И с размаху попала в объятия выходившего Луи. Оба смутились, но тут же:
– Луи, посмотрите, этот проходимец…
А проходимца, конечно, уже и в помине…
Тогда они сели в машину Луи, и Надя стала рассказывать, заикаясь от возмущения, о фиолетовом незнакомце с его дурацкой рыбой. Луи молчал, и было непонятно, слушает ли он её внимательно до безмолвия, или просто не привык разговаривать за рулём.
– Как вы думаете, что это такое? – не выдержала Надя. Её так и распирало от злости, а он был спокоен.
Луи покачал головой и снова промолчал. И Надя отметила про себя, что ничего не понимает в происходящем.
Дома она вытащила из холодильника футляр со шприцами – надо было уже торопиться – и сунулась в ящик за документами. Что там ему нужно, этому инспектору? Справки о болезни Поля? О заключении их брака? Она даже подумала предъявить ему какие-нибудь фотографии типа свадебных, и вдруг…
Горячий удар изумления в затылок: среди документов и каких-то писем родителей Поля – фотография рыбы, точно такая же, как у сегодняшнего негодяя. Фигурка из неизвестного камня. Рыба, открывающая смысл, древне – как там её – реликвия. Рыба, в обмен на чей хвост Наде обещали вернуть её мужа.

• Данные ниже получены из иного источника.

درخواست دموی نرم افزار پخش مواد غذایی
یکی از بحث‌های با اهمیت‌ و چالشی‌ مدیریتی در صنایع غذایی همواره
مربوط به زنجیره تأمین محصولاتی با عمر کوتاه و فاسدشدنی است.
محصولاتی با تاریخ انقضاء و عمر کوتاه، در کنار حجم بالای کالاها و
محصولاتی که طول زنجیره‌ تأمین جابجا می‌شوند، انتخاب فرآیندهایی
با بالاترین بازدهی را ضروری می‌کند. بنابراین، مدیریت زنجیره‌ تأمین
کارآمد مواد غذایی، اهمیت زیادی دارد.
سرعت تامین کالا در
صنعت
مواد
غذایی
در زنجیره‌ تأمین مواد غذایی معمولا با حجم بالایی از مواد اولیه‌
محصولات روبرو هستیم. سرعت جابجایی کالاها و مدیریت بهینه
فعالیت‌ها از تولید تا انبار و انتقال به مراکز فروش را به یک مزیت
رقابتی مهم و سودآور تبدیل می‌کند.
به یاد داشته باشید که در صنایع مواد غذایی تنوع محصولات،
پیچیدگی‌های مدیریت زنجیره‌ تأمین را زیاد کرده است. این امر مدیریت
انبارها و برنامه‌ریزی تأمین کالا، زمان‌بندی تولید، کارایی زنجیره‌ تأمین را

В этот день ей предстояло ещё раз хорошенько удивиться. Сначала они с Луи вернулись в участок и передали инспектору всё, что нужно. Тот, в свою очередь, пообещал, что врач будет с минуты на минуту, и вежливо выпроводил их за дверь. Потом помощник мужа подвёз Надю к её ресторану: рабочий день продолжался, ей предстояло ещё несколько часов беготни с подносами.
Прощаясь с Надей, Луи наконец-то созрел для вопроса, и это было довольно неожиданно:
– Скажите, Надин, а когда и отчего заболел Поль?
– Говорят, это передаётся по наследству, – машинально отозвалась Надя. – Его отец был болен диабетом большую часть жизни, вот и ему передалось.
Они обменялись телефонами и расстались довольно холодно для людей, так внезапно ставших единомышленниками. Наде некогда было ещё раз подумать о том, какой этот Луи симпатичный, но странный, – она поспешила занять свой пост. Но напарник Люка сказал, что её хотел видеть администратор, и Надя приготовилась к взбучке за двухчасовое отсутствие. Судорожно выдумывая причины и отговорки – говорить об аресте Поля она никому не собиралась, – Надя сунула свою разными цветами крашенную голову к начальнику в кабинет.
Администратор, тучный мулат, по интонации которого всегда было трудно понять: издевается он над своей собеседницей или пытается её соблазнить, – кивнул на свободное кресло.
– Это ведь вы мадам Надежда Деррида?
Слово «Надежда» он произнёс с какой-то особой мятой перечной в горле.
– Да, мсье, – присела Надя на краешек кресла.